International clothing retailers and brands have asked for innovation, improvement of efficiency and use of synthetic raw materials so that they can source garment items for a long term from Bangladesh.
They revealed it while discussing at a panel titled “RMG Roadmap: Towards a Prosperous Future” held at a Made in Bangladesh Week 2022 at International Convention City, Bashundhara in Dhaka.
The weeklong events are being organised by the BGMEA and Bangladesh Apparel Exchange (BAE).
Bangladesh has already achieved a lot in garment trade as the country is the second largest supplier of apparels worldwide after China.
Now the time has come to make the achievement sustainable with innovation and bringing variation in products and quality of goods, said the retailers and brands.
Anne-Laure Descours, chief sourcing officer of Puma, said Bangladesh needs to go for synthetic raw materials production as the country was already strong in cotton fibre-made garment items.
She also said the setting up of green garment factories would continue as the country was the champion of green units worldwide. Descours called for innovation, quality and reskilling of workers for sustainability in the garment sector.
Francisco Javier Losada Montero, chief sustainability officer of Inditex, said Bangladesh was already in a very good position regarding innovation.
Bangladesh needs to improve in online trading and establishing strong collaborations between the retailers and suppliers, he said.
Circularity is going to be a new innovative idea in productivity for the sector to save on water consumption, he said.
Rita Lohani, director for operations of Walmart Sourcing, Bangladesh, suggested bringing diversity in products and improving the efficiency in garment production as those were related to the sustainability.
The next 10 years are important for the country’s garment sector as Bangladesh has already come a long way in the garment trade, she said.
The upskilling of labour is also important for the country for sustainable supply of garments, she added.
Winnie Estrup Petersen, ambassador of Denmark to Bangladesh, said Denmark was providing support through International Labour Organization with regard to health and workplace safety.
Both Bangladesh and Denmark have been building partnerships for more business between the two countries, she added.
Kutubuddin Ahmed, former president of the Bangladesh Garment Manufacturers and Exporters Association (BGMEA), suggested forming a committee involving the BGMEA for solving the ongoing crises such as that involving energy.
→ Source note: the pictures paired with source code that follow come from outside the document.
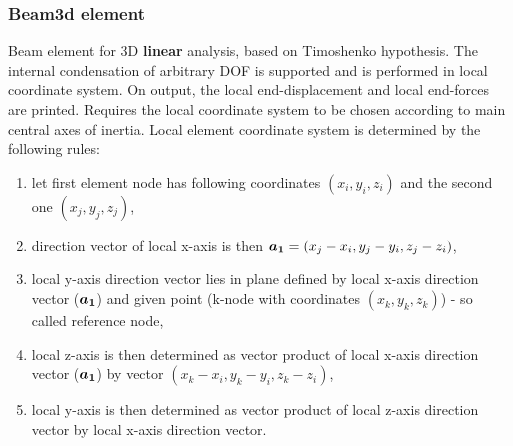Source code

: \documentclass[a4paper]{article}
\newcommand{\mbf}[1]{\mbox{\boldmath$#1$}}
\begin{document}
\subsubsection{Beam3d element}
Beam element for 3D {\bf linear} analysis, based on Timoshenko hypothesis. The internal condensation
of arbitrary DOF is supported and is performed in local coordinate
system. On output, the local end-displacement and local end-forces are
printed. Requires the local coordinate system to be chosen according
to main central axes of inertia. Local element 
coordinate system is determined by the following rules:
\begin{enumerate}
\item let first element node has following coordinates $(x_i, y_i, z_i)$
and the second one $(x_j, y_j, z_j)$,
\item direction vector of local x-axis is then $\mbf{a_1} = (x_j-x_i, y_j-y_i, z_j-z_i)$,
\item local y-axis direction vector lies in plane defined by local
x-axis direction vector ($\mbf{a_1}$) and given
point (k-node with coordinates $(x_k, y_k, z_k)$) - so called reference node,
\item local z-axis is then determined as vector product of local
x-axis direction vector ($\mbf{a_1}$) by vector $(x_k-x_i, y_k-y_i, z_k-z_i)$,
\item local y-axis is then determined as vector product of local
z-axis direction vector by local x-axis direction vector. 
\end{enumerate}
\end{document}
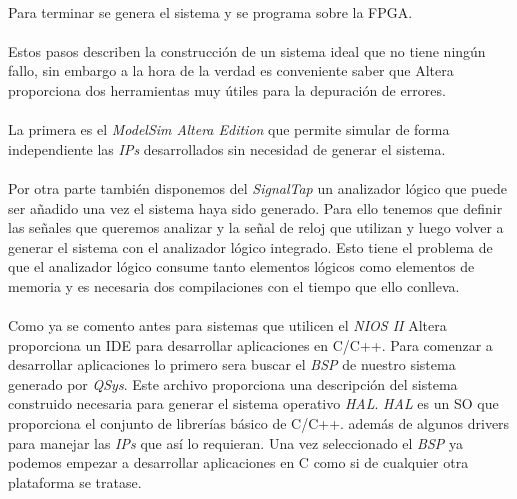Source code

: \documentclass[a4paper,12pt,titlepage,final]{book}
\begin{document}
\paragraph{}
Para terminar se genera el sistema y se programa sobre la FPGA.

\paragraph{}
Estos pasos describen la construcción de un sistema ideal que no tiene ningún fallo, sin embargo a la hora de la verdad es conveniente saber que Altera proporciona dos herramientas muy útiles para la depuración de errores. 

\paragraph{}
La primera es el \textit{ModelSim Altera Edition} que permite simular de forma independiente las \textit{IPs} desarrollados sin necesidad de generar el sistema.

\paragraph{}
Por otra parte también disponemos del \textit{SignalTap} un analizador lógico que puede ser añadido una vez el sistema haya sido generado. Para ello tenemos que definir las señales que queremos analizar y la señal de reloj que utilizan y luego volver a generar el sistema con el analizador lógico integrado. Esto tiene el problema de que el analizador lógico consume tanto elementos lógicos como elementos de memoria y es necesaria dos compilaciones con el tiempo que ello conlleva.

\paragraph{}
Como ya se comento antes para sistemas que utilicen el \textit{NIOS II} Altera proporciona un IDE para desarrollar aplicaciones en C/C++. Para comenzar a desarrollar aplicaciones lo primero sera buscar el \textit{BSP} de nuestro sistema generado por \textit{QSys}. Este archivo proporciona una descripción del sistema construido necesaria para generar el sistema operativo \textit{HAL}. \textit{HAL} es un SO que proporciona el conjunto de librerías básico de C/C++. además de algunos drivers para manejar las \textit{IPs} que así lo requieran. Una vez seleccionado el \textit{BSP} ya podemos empezar a desarrollar aplicaciones en C como si de cualquier otra plataforma se tratase.
\end{document}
Currently, the main problem in the sector is the energy crisis stemming from the Russia-Ukraine war, he said.
He also said transparency and traceability were the “product passport” for the garment business now.
Because a study in 2020 showed that 67% of customers wanted sustainable products and 20% of consumers wanted the brands to be proactive in aspects such as transparency and traceability of products, he said.
Bangladesh has already successfully traversed the first phase in garment business as the country has the highest number of green garment factories and is the second largest exporter after China, he added.
However, now the time has come to take to the second phase by improving workplace safety and utility, water and chemicals use, Ahmed said.